The percentage of workers in New York with union membership held steady last year due to an overall drop in unemployment amid the COVID-19 pandemic, Bureau of Labor Statistics numbers released this month show. 

Nevertheless, the pandemic's impact on employment in New York took its toll on union jobs as well: The number of workers represented by a union fell from 1.8 million to 1.7 million between 2019 and 2020. 

And the number of union members in New York last year was at its lowest in a decade at 1.6 million people. An overall drop in employment led to a higher percentage of unionized workers left in the workforce.

"The disproportionately large decline in total wage and salary employment compared with the decline in the number of union members led to an increase in the union membership rate," the U.S. Department of Labor found. 

The pandemic in the spring led to a sharp rise in unemployment across the country and in New York, with joblessness rising to one in five workers in parts of the state. 

A drop in cases and pandemic mitigation efforts in workplaces has led to only a partial recovery of those jobs from last year. 

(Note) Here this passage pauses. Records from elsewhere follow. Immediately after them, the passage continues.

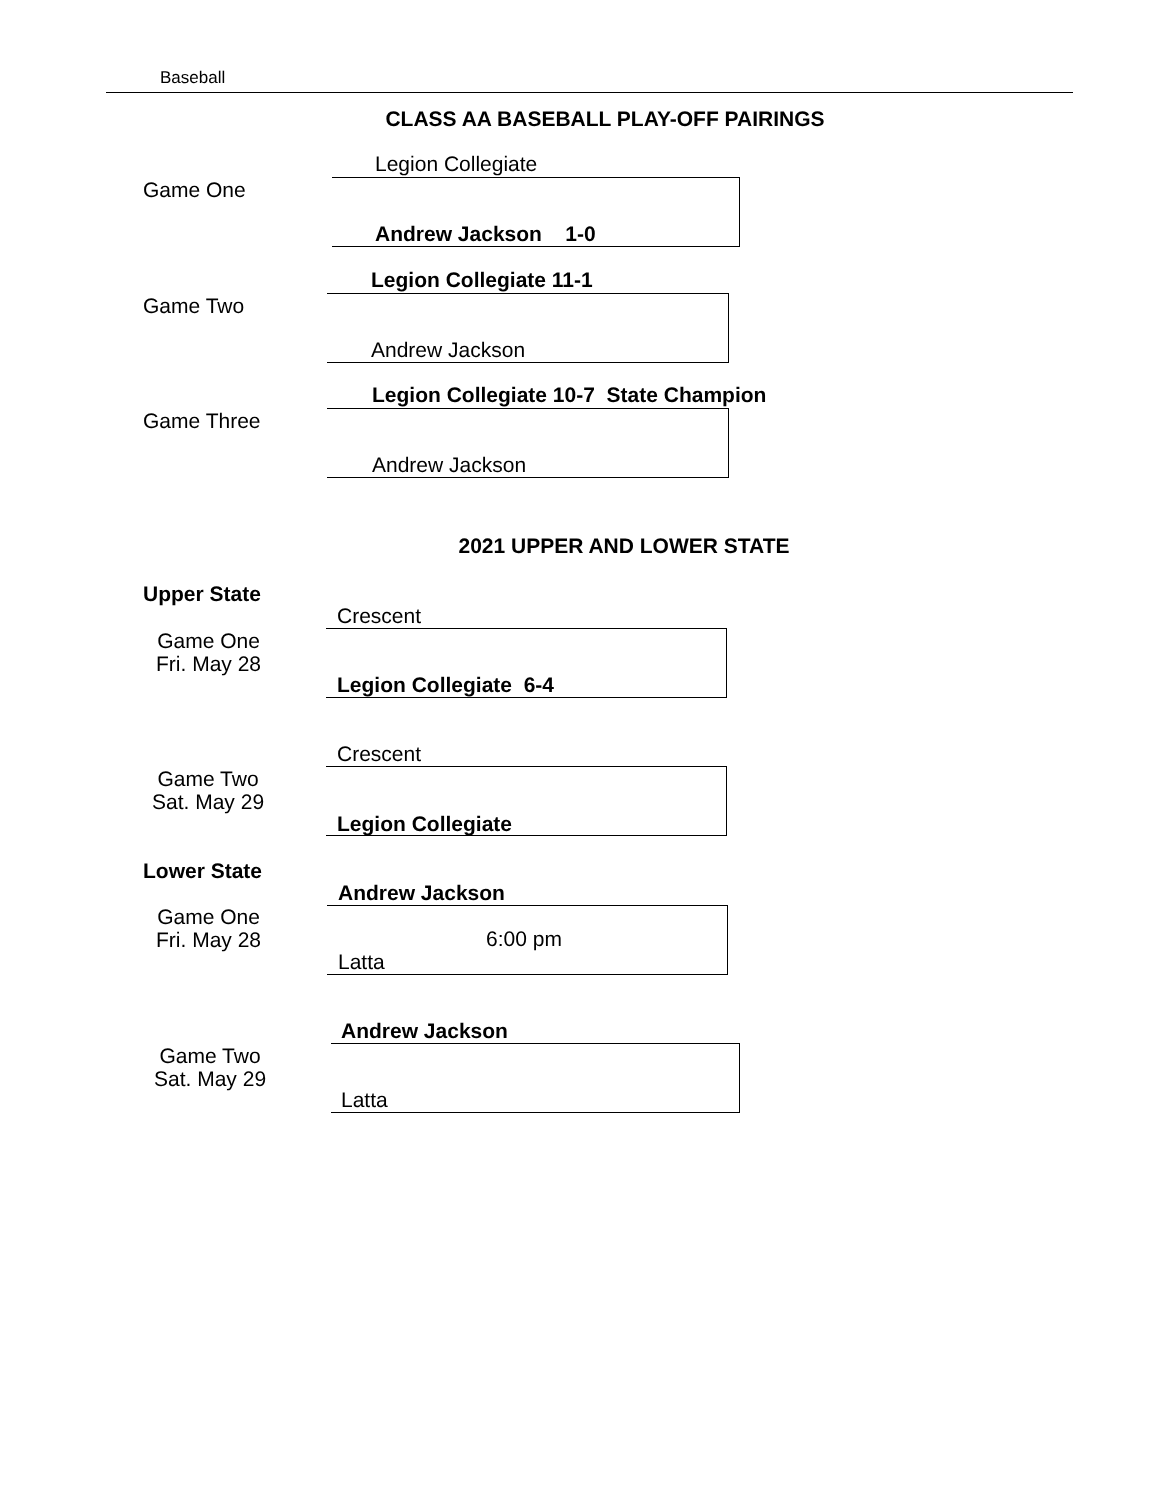Baseball
CLASS AA BASEBALL PLAY-OFF PAIRINGS
Legion Collegiate
Game One
Andrew Jackson 1-0
Legion Collegiate 11-1
Game Two
Andrew Jackson
Legion Collegiate 10-7 State Champion
Game Three
Andrew Jackson
2021 UPPER AND LOWER STATE
Upper State
Crescent
Game One
Fri. May 28
Legion Collegiate 6-4
Crescent
Game Two
Sat. May 29
Legion Collegiate
Lower State
Andrew Jackson
Game One
Fri. May 28
6:00 pm
Latta
Andrew Jackson
Game Two
Sat. May 29
Latta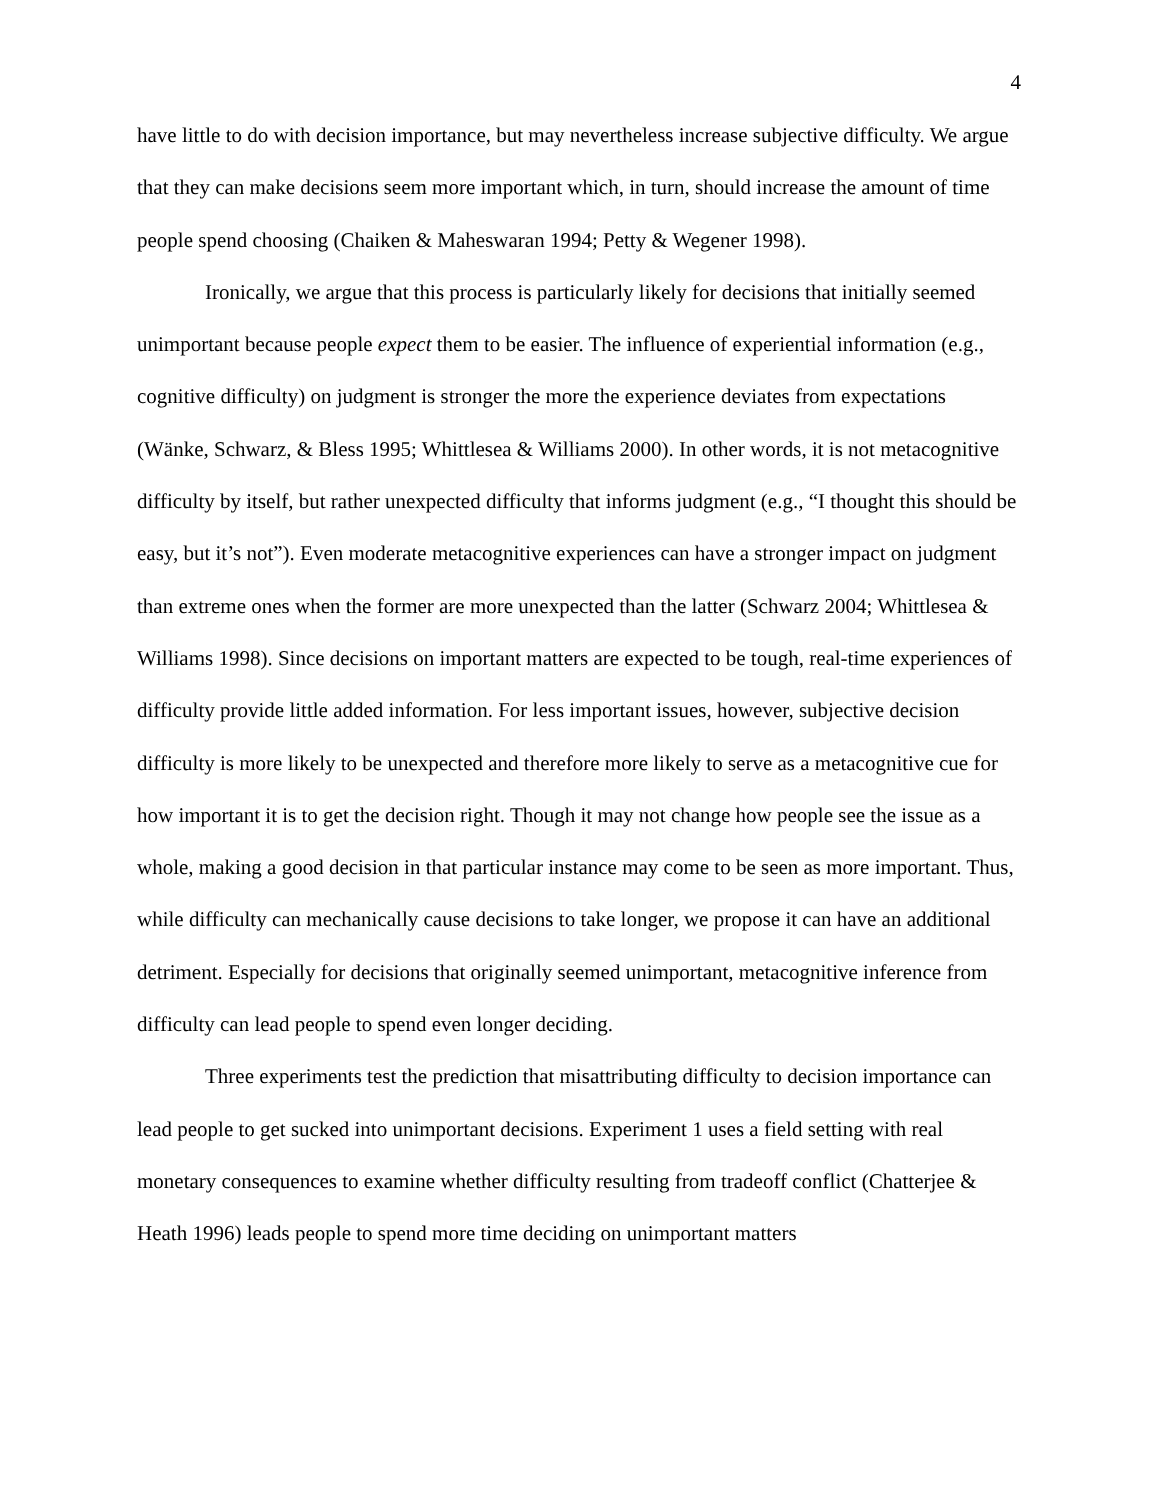4
have little to do with decision importance, but may nevertheless increase subjective difficulty. We argue that they can make decisions seem more important which, in turn, should increase the amount of time people spend choosing (Chaiken & Maheswaran 1994; Petty & Wegener 1998).
Ironically, we argue that this process is particularly likely for decisions that initially seemed unimportant because people expect them to be easier. The influence of experiential information (e.g., cognitive difficulty) on judgment is stronger the more the experience deviates from expectations (Wänke, Schwarz, & Bless 1995; Whittlesea & Williams 2000). In other words, it is not metacognitive difficulty by itself, but rather unexpected difficulty that informs judgment (e.g., “I thought this should be easy, but it’s not”). Even moderate metacognitive experiences can have a stronger impact on judgment than extreme ones when the former are more unexpected than the latter (Schwarz 2004; Whittlesea & Williams 1998). Since decisions on important matters are expected to be tough, real-time experiences of difficulty provide little added information. For less important issues, however, subjective decision difficulty is more likely to be unexpected and therefore more likely to serve as a metacognitive cue for how important it is to get the decision right. Though it may not change how people see the issue as a whole, making a good decision in that particular instance may come to be seen as more important. Thus, while difficulty can mechanically cause decisions to take longer, we propose it can have an additional detriment. Especially for decisions that originally seemed unimportant, metacognitive inference from difficulty can lead people to spend even longer deciding.
Three experiments test the prediction that misattributing difficulty to decision importance can lead people to get sucked into unimportant decisions. Experiment 1 uses a field setting with real monetary consequences to examine whether difficulty resulting from tradeoff conflict (Chatterjee & Heath 1996) leads people to spend more time deciding on unimportant matters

New York has the second-highest union membership rate in the country at 22% of its workforce, second only to Hawaii. But that overall percentage has been largely flat since 2010, when 24.2% of people were union members in New York, according to labor statistics numbers.

New York's membership is more than double the national rate of 10.8% of the country's workforce, as membership has been largely flat over the last decade. Of those workers, 7.2 million are public-sector workers and 7.1 million work in the private sector. 

New York has among the most politically active unions in the country, both in the private and public sector.